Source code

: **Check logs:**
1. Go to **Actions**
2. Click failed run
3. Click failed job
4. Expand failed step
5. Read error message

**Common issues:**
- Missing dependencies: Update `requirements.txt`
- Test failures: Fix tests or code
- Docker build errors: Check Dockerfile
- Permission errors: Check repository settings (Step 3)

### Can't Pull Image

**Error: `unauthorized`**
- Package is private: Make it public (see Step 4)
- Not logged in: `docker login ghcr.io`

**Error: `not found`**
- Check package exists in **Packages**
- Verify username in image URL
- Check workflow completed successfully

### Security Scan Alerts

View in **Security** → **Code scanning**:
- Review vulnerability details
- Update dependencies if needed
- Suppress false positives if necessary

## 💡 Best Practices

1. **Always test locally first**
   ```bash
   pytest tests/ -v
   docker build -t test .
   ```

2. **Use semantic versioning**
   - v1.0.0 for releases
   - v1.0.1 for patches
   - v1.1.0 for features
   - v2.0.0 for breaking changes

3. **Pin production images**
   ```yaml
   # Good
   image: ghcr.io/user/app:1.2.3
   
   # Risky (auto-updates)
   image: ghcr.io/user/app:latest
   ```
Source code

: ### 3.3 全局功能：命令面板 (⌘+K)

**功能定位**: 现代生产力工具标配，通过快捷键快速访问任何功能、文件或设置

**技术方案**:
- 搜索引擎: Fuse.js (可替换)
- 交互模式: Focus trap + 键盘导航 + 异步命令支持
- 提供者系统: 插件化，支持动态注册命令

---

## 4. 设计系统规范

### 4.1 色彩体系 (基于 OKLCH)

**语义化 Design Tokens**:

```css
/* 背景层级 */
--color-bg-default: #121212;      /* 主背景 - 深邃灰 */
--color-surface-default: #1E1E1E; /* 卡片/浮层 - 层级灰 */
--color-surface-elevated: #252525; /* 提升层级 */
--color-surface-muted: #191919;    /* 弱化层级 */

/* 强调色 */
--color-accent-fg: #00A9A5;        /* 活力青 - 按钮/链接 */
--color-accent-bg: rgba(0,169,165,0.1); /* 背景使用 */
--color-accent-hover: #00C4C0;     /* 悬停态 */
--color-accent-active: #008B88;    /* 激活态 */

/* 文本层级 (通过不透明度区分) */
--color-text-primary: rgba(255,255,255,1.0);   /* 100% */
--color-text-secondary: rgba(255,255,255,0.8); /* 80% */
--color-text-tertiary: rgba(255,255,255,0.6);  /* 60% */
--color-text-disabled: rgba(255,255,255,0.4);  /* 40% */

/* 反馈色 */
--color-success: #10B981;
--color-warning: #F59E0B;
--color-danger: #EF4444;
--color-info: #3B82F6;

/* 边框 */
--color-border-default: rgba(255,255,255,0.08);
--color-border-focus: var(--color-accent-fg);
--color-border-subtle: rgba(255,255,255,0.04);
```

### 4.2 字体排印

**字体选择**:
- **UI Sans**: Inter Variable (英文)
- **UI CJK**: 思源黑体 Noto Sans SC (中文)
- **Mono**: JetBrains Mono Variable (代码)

+--

-- What is being asked --
Begin at the first line of the entries above and copy every line exactly, ending with the line that contains "- Docker build errors: Check Dockerfile".

-- Final answer --
Source code

: **Check logs:**
1. Go to **Actions**
2. Click failed run
3. Click failed job
4. Expand failed step
5. Read error message

**Common issues:**
- Missing dependencies: Update `requirements.txt`
- Test failures: Fix tests or code
- Docker build errors: Check Dockerfile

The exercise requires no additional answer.